## Data
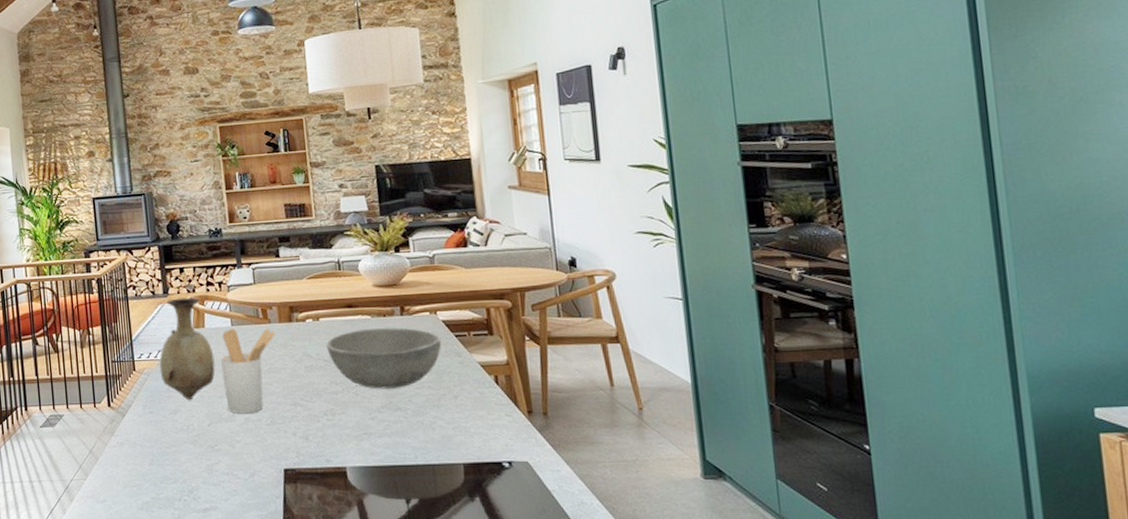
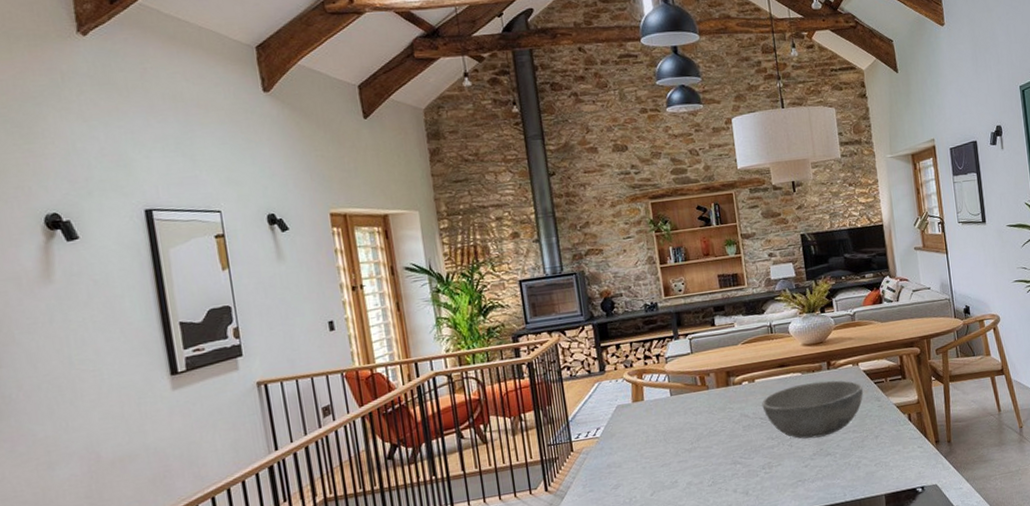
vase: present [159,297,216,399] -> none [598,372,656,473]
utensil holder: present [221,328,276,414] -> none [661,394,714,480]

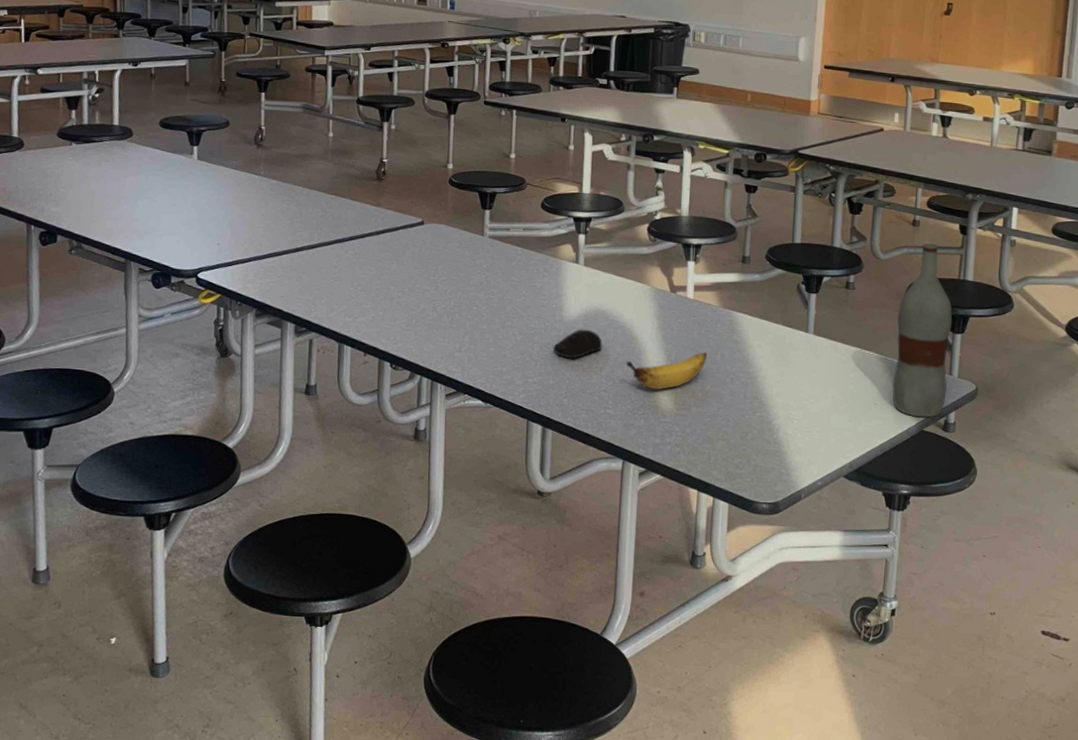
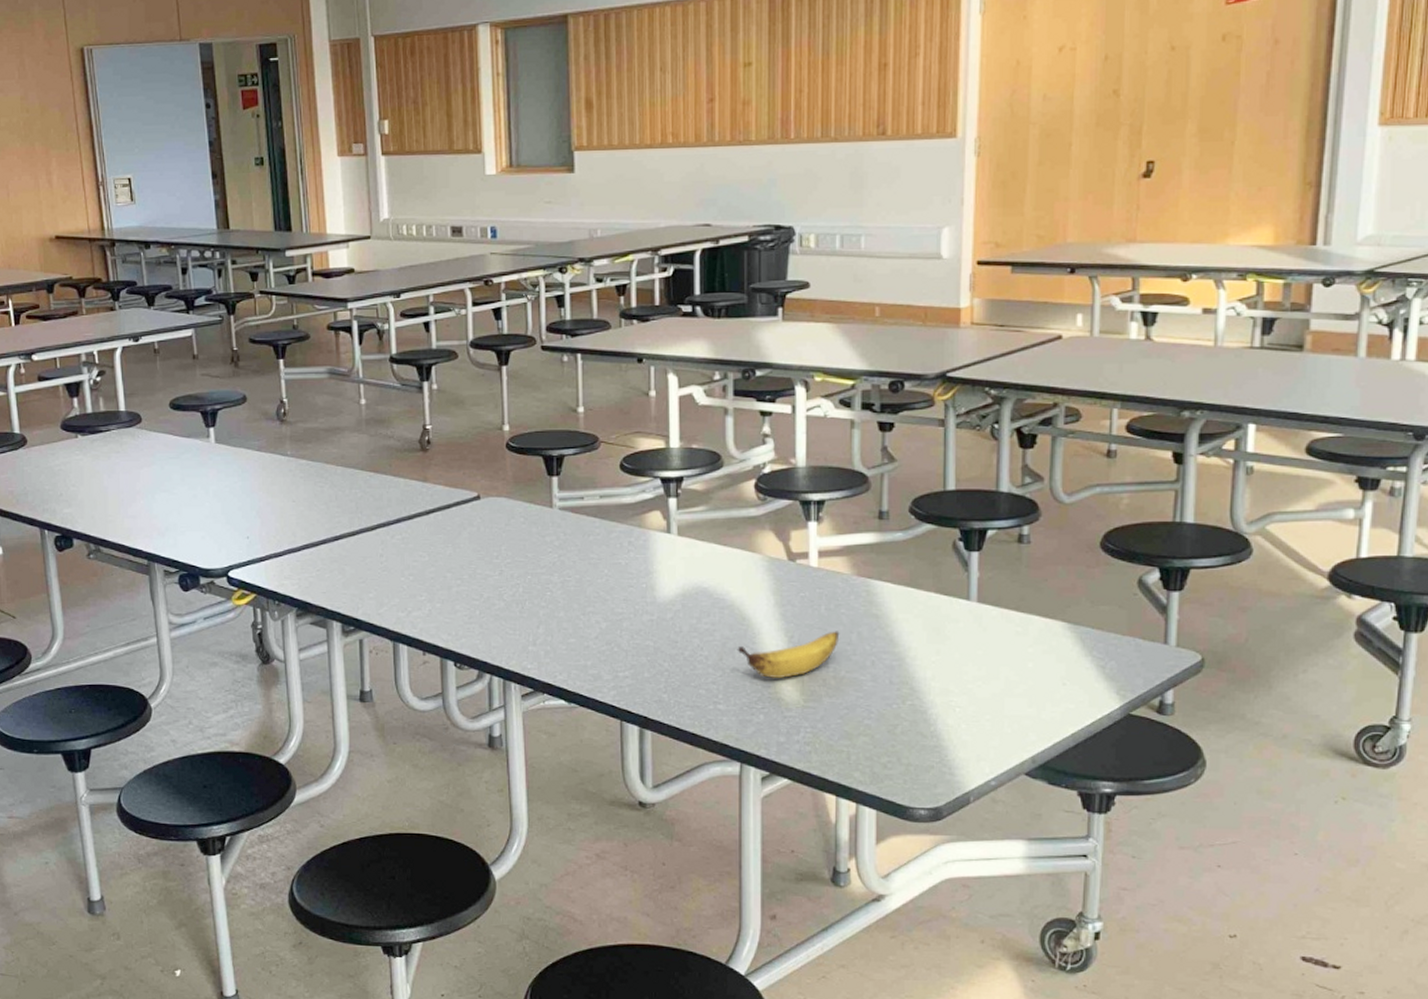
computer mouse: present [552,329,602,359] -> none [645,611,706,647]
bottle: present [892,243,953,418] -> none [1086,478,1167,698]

...

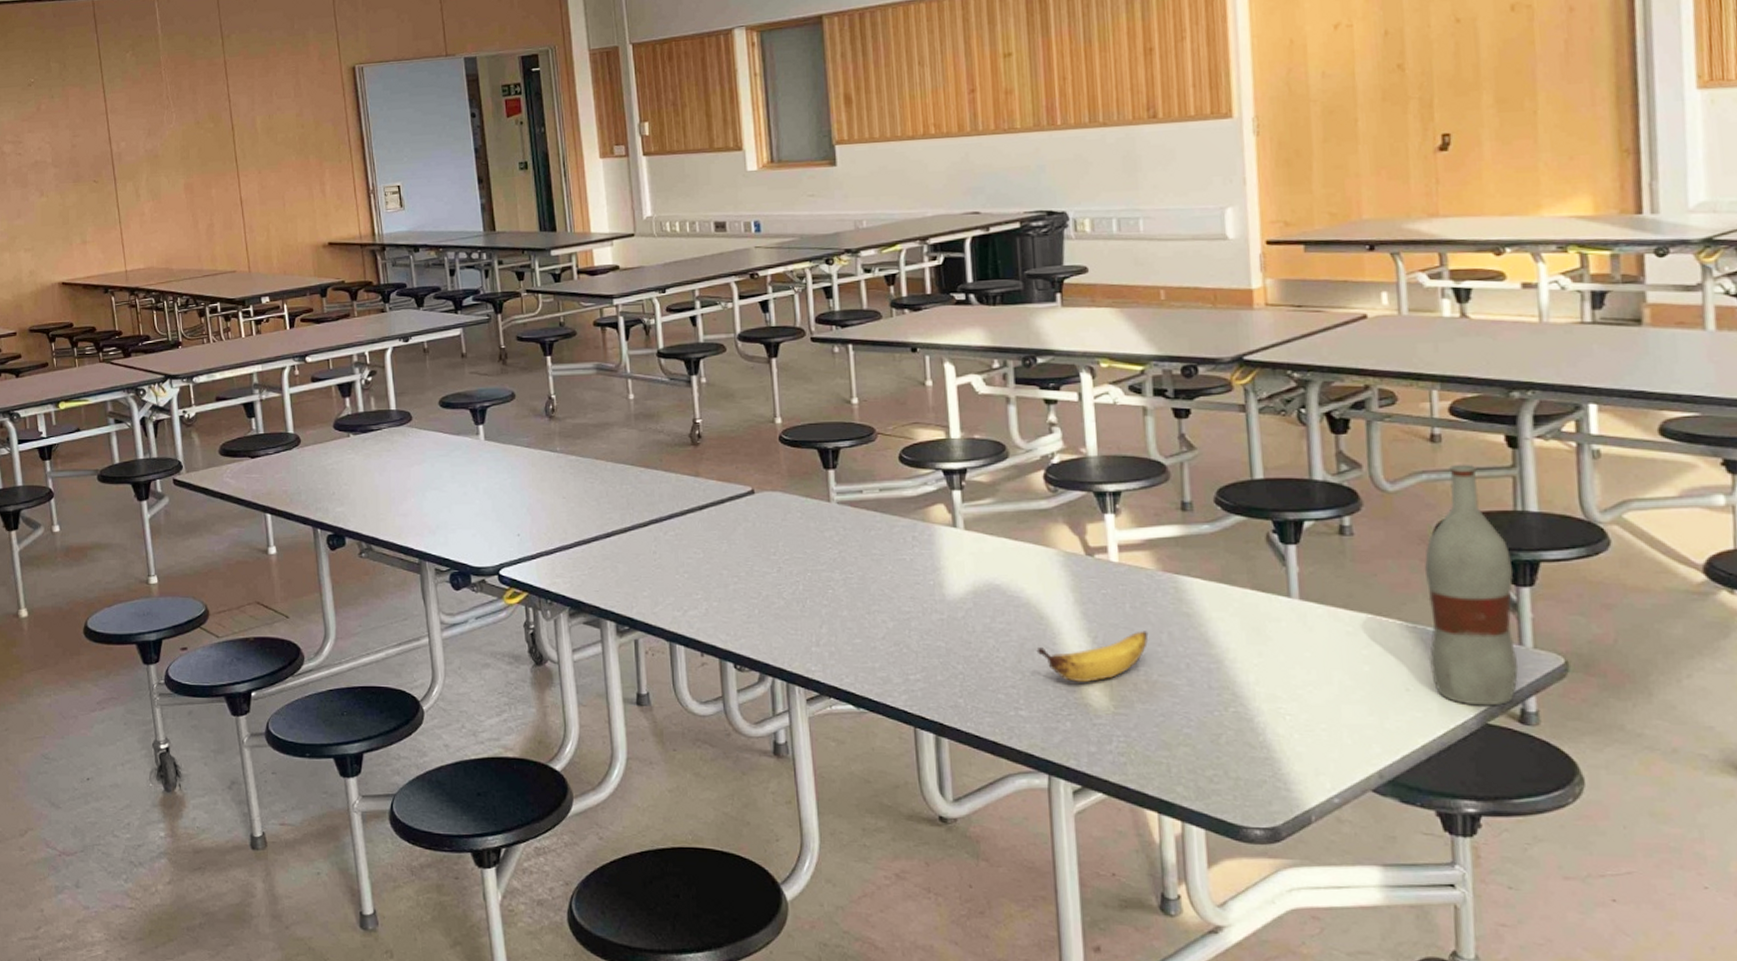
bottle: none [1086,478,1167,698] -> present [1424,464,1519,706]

--

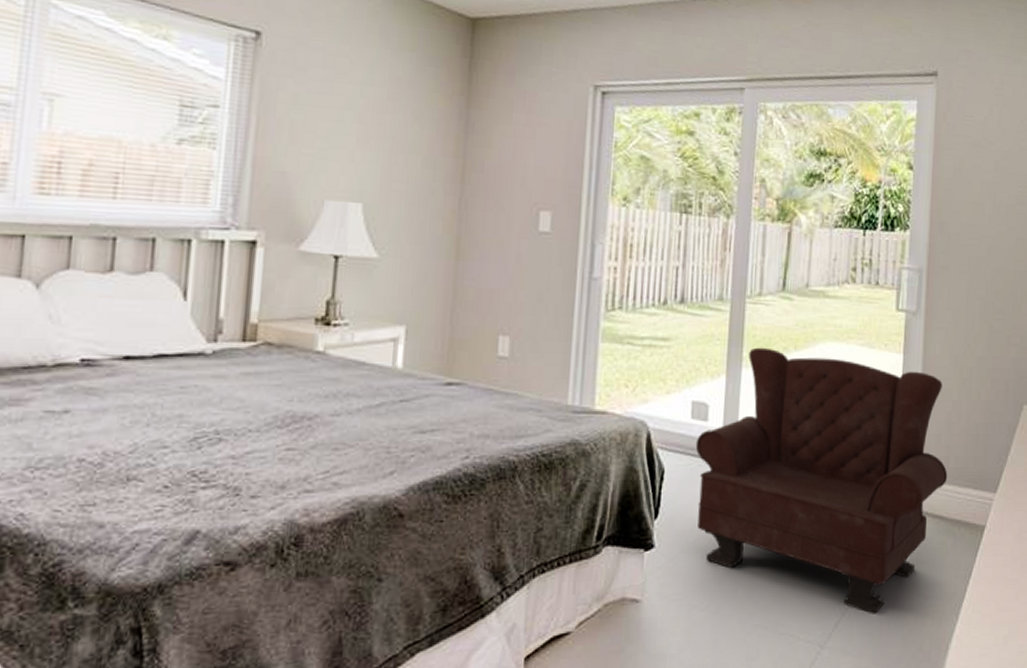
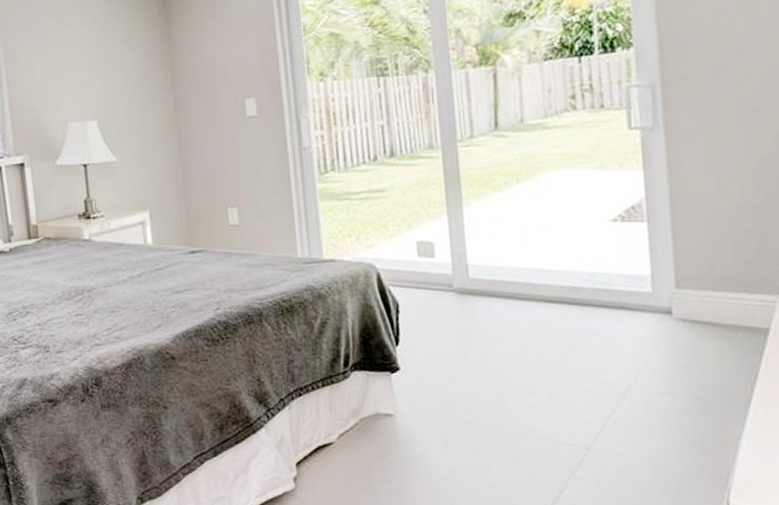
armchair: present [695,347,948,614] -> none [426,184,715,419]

## Your task
All lines above from the one holding "computer mouse: present" to the one holding "bottle: present [892,243,953,418]", inclusive, are to be copied exactly; no other line is wanted.

## Answer to this problem
computer mouse: present [552,329,602,359] -> none [645,611,706,647]
bottle: present [892,243,953,418] -> none [1086,478,1167,698]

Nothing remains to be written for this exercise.